I have been trying to understand the base snap concepts and see if that is something we could use in one of our projects. As usual, the documentations are hard to find . All I could find are this forum topic and these demos (base-snap and base-snap-consumer).

My requirements or problem statement is as below.

  1. The project is a python package turned in to snap , though the actual python package is very small, the dependencies are huge and it would take a lot of time to build and resulting snap size is also huge (around 80+ MB).
  2. The Idea would be (if feasible) to divide the entire packages in to base snap (which installs python + other system and third party packages along with all the install dependencies of our python package) and the actual snap for our python package (There by reducing the time to build and size of the resulting snap (hopefully ??)).

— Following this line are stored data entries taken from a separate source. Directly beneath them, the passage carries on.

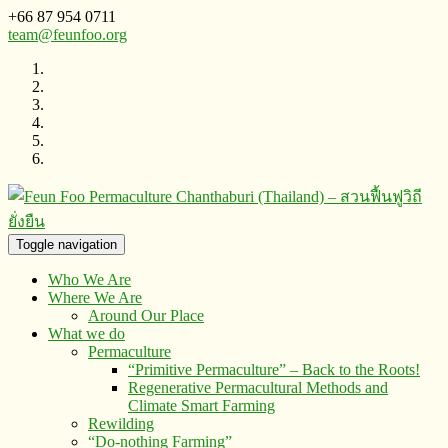
+66 87 954 0711
team@feunfoo.org
Toggle navigation
Who We Are
Where We Are
Around Our Place
What we do
Permaculture
“Primitive Permaculture” – Back to the Roots!
Regenerative Permacultural Methods and
Climate Smart Farming
Rewilding
“Do-nothing Farming”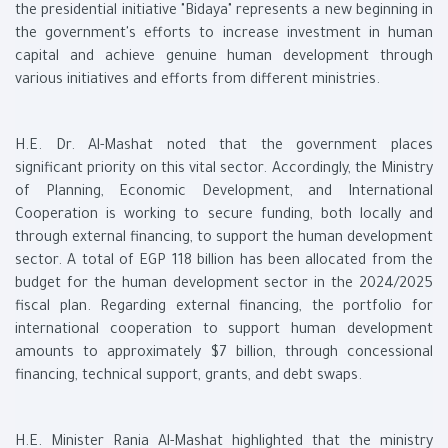
the presidential initiative "Bidaya" represents a new beginning in
the government's efforts to increase investment in human
capital and achieve genuine human development through
various initiatives and efforts from different ministries.
H.E. Dr. Al-Mashat noted that the government places
significant priority on this vital sector. Accordingly, the Ministry
of Planning, Economic Development, and International
Cooperation is working to secure funding, both locally and
through external financing, to support the human development
sector. A total of EGP 118 billion has been allocated from the
budget for the human development sector in the 2024/2025
fiscal plan. Regarding external financing, the portfolio for
international cooperation to support human development
amounts to approximately $7 billion, through concessional
financing, technical support, grants, and debt swaps.
H.E. Minister Rania Al-Mashat highlighted that the ministry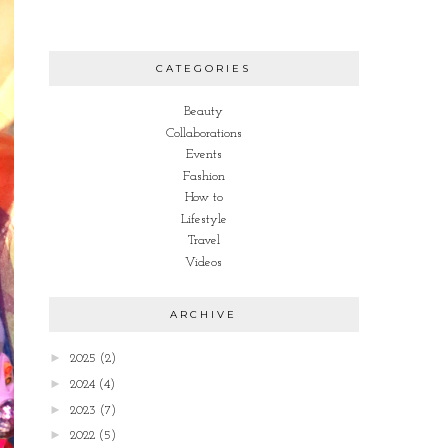
CATEGORIES
Beauty
Collaborations
Events
Fashion
How to
Lifestyle
Travel
Videos
ARCHIVE
►
2025
(2)
►
2024
(4)
►
2023
(7)
►
2022
(5)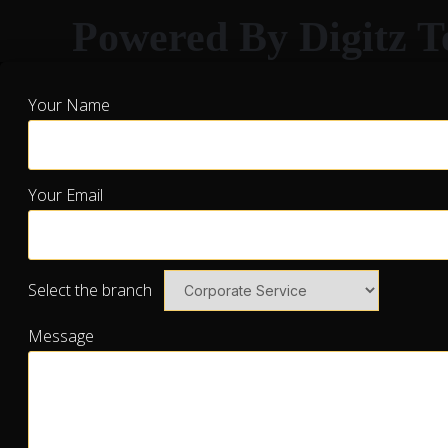
Powered By Digitz T
Your Name
Your Email
Select the branch
Message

So to begin with, I cloned the repo in to a new directory my-snap-base, modified the snapcraft.yaml and removed apps section, addedd type: base, renamed it to my-snap-base and built the snap. I then, went ahead to the original snap directory my-snap ,edited the snapcraft.yaml this time to exclude all the parts which are now part of my-base-snap and tried building the snap. The snap failed to build at the prime stage while trying to create command wrappers for the third party packages such as sqlite3 which are now part of base-snap. To overcome this error I though to moving the required app section to base-snap itself but on going through the forum topic Base snaps with defined applications I am again confused .

What would be the best way to handle this situation ?Is there a way I can tell snapcraft to just create the command wrappers and look for the required binaries in the base-snap upon installation/ at run time ? Or Should I just skip creating the base snap and stick to what we are having at present (one snap with everything packaged) ?

You almost certainly don’t want a base snap for this. In addition to the Python code you propose putting in your base snap, you’d also be responsible for libc and all the other base libraries used by Python. By not relying on one of the existing bases, you’d be on the hook for tracking security vulnerabilities in all this code.

What might be more useful is the content interface. This allows you to have files from one snap bind mounted into a second snap. You can set a default provider for a content interface plug, which can trigger the installation of your second snap.


Thanks @jamesh for the hints. I tried using content-interface a long while ago but could not get the gist of it , so if I create a snap with all my third party libraries and executable, Can I access them from my apps in the second snap ?

Say snap1 has bin1 located in its $SNAP/usr/bin folder, If I mount $SNAP of first snap in second snap, Can I access it ?

I’d suggest reading the documentation about the interface here:

In short, it provides a way for a directory from one snap to be bind mounted into another. So you want the content you wish to export to be under a single directory tree.